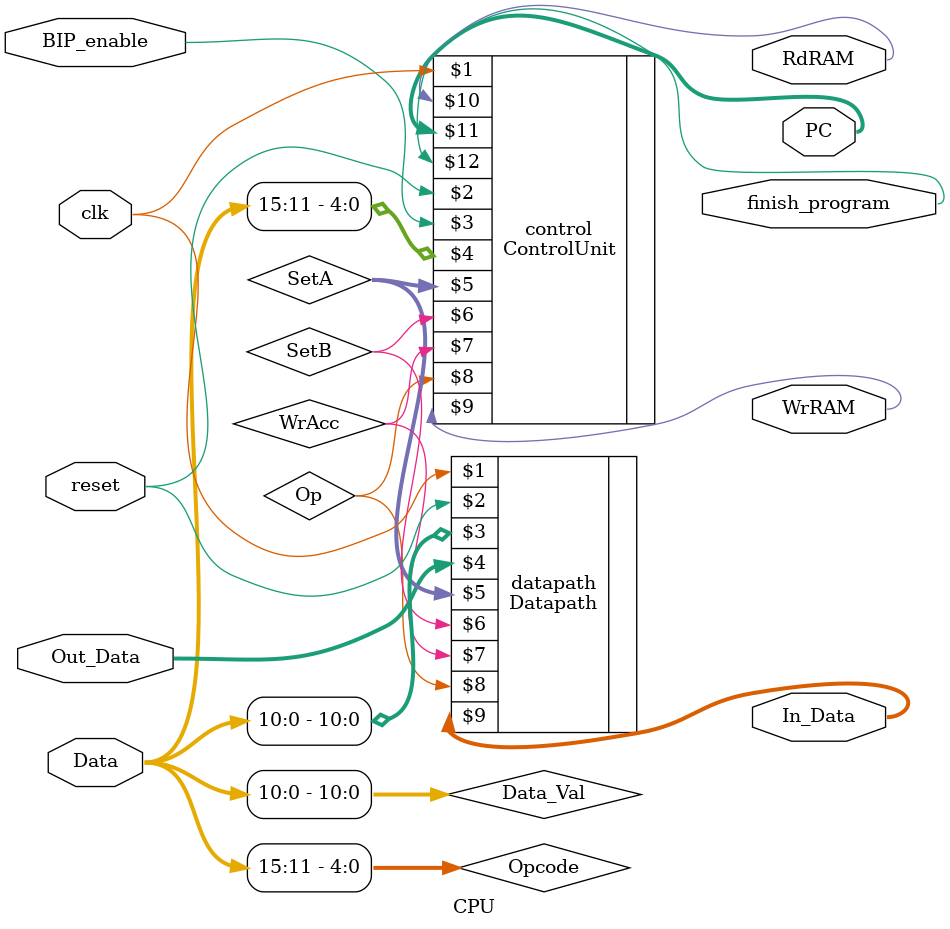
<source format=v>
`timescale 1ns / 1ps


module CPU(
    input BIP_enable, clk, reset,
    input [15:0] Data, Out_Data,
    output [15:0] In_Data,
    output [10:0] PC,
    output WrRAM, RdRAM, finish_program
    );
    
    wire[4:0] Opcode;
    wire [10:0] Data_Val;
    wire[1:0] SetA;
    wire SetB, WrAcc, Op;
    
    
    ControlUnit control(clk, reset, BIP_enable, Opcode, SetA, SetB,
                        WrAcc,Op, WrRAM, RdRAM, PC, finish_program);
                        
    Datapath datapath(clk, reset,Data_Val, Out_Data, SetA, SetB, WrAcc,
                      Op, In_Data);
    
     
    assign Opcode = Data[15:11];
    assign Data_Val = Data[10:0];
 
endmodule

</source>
★ ★ ★ ★
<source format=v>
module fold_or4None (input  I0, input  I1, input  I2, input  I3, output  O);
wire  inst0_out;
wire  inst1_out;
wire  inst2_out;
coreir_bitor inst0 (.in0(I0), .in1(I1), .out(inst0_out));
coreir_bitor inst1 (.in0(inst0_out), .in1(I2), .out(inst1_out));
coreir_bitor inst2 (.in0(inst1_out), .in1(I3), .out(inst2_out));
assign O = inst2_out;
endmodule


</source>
★ ★ ★ ★
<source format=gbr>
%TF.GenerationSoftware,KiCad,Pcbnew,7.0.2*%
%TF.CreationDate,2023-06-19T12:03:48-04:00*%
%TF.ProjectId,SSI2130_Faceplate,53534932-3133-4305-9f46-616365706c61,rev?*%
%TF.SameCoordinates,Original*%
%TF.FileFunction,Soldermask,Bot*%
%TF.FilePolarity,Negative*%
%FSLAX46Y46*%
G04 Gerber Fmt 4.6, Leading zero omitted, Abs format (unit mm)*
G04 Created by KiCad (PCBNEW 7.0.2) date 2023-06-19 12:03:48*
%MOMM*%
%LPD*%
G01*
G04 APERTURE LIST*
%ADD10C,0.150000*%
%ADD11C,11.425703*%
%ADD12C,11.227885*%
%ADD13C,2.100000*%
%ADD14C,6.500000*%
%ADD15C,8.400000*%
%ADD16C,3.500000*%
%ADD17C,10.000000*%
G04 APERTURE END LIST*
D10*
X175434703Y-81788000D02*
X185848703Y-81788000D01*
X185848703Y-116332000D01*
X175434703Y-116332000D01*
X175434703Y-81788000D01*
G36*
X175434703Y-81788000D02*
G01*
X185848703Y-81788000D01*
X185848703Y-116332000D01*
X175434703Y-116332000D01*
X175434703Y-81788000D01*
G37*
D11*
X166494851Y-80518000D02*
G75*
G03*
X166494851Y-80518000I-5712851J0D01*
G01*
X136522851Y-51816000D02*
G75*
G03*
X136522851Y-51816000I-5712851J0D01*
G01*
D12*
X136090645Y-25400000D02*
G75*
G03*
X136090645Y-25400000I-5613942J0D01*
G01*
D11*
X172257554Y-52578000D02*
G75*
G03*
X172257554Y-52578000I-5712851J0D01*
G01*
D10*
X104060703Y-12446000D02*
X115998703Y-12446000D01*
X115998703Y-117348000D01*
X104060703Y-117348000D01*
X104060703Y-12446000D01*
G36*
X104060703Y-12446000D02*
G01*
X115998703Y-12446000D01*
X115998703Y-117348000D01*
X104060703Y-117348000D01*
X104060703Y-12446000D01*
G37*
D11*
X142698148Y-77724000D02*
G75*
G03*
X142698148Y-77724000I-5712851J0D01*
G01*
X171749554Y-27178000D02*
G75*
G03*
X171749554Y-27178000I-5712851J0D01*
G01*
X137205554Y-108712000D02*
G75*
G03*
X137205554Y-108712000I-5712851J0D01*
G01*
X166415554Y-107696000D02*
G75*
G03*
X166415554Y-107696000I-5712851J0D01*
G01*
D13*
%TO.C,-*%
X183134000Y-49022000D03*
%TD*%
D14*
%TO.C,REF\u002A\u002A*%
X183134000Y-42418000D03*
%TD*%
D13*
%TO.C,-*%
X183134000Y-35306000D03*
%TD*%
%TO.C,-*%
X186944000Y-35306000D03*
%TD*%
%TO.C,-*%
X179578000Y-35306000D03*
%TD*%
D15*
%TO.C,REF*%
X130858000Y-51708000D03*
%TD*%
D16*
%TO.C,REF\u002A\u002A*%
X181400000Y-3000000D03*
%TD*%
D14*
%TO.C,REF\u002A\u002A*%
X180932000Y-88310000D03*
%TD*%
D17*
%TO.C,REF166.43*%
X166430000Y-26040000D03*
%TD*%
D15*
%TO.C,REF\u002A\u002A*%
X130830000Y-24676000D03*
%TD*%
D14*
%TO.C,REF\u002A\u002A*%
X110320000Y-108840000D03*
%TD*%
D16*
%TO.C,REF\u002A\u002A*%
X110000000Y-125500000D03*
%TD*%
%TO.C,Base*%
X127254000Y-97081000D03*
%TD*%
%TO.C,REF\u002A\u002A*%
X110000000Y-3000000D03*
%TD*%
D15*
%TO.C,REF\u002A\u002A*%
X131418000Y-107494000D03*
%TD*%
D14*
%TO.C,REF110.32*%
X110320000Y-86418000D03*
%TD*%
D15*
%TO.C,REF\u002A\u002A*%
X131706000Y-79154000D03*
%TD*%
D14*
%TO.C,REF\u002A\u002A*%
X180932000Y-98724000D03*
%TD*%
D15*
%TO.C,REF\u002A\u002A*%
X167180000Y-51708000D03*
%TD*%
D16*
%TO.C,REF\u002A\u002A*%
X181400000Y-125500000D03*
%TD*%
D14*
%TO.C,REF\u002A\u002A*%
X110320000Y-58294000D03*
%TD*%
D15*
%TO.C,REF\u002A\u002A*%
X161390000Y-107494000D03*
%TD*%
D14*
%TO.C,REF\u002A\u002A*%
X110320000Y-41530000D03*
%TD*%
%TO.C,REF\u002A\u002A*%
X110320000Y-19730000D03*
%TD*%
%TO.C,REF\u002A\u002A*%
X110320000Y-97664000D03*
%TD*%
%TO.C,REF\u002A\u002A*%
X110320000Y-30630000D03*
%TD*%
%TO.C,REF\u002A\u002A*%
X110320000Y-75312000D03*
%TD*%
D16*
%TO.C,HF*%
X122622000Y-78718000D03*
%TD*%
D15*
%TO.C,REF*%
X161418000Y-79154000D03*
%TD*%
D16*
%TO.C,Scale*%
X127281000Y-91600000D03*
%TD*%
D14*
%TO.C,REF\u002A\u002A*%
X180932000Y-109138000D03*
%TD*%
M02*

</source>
★ ★ ★ ★
#### Work required:
Read through the data above. Report each line that has the word "SetA".

#### Finished exercise:
    wire[1:0] SetA;
    ControlUnit control(clk, reset, BIP_enable, Opcode, SetA, SetB,
    Datapath datapath(clk, reset,Data_Val, Out_Data, SetA, SetB, WrAcc,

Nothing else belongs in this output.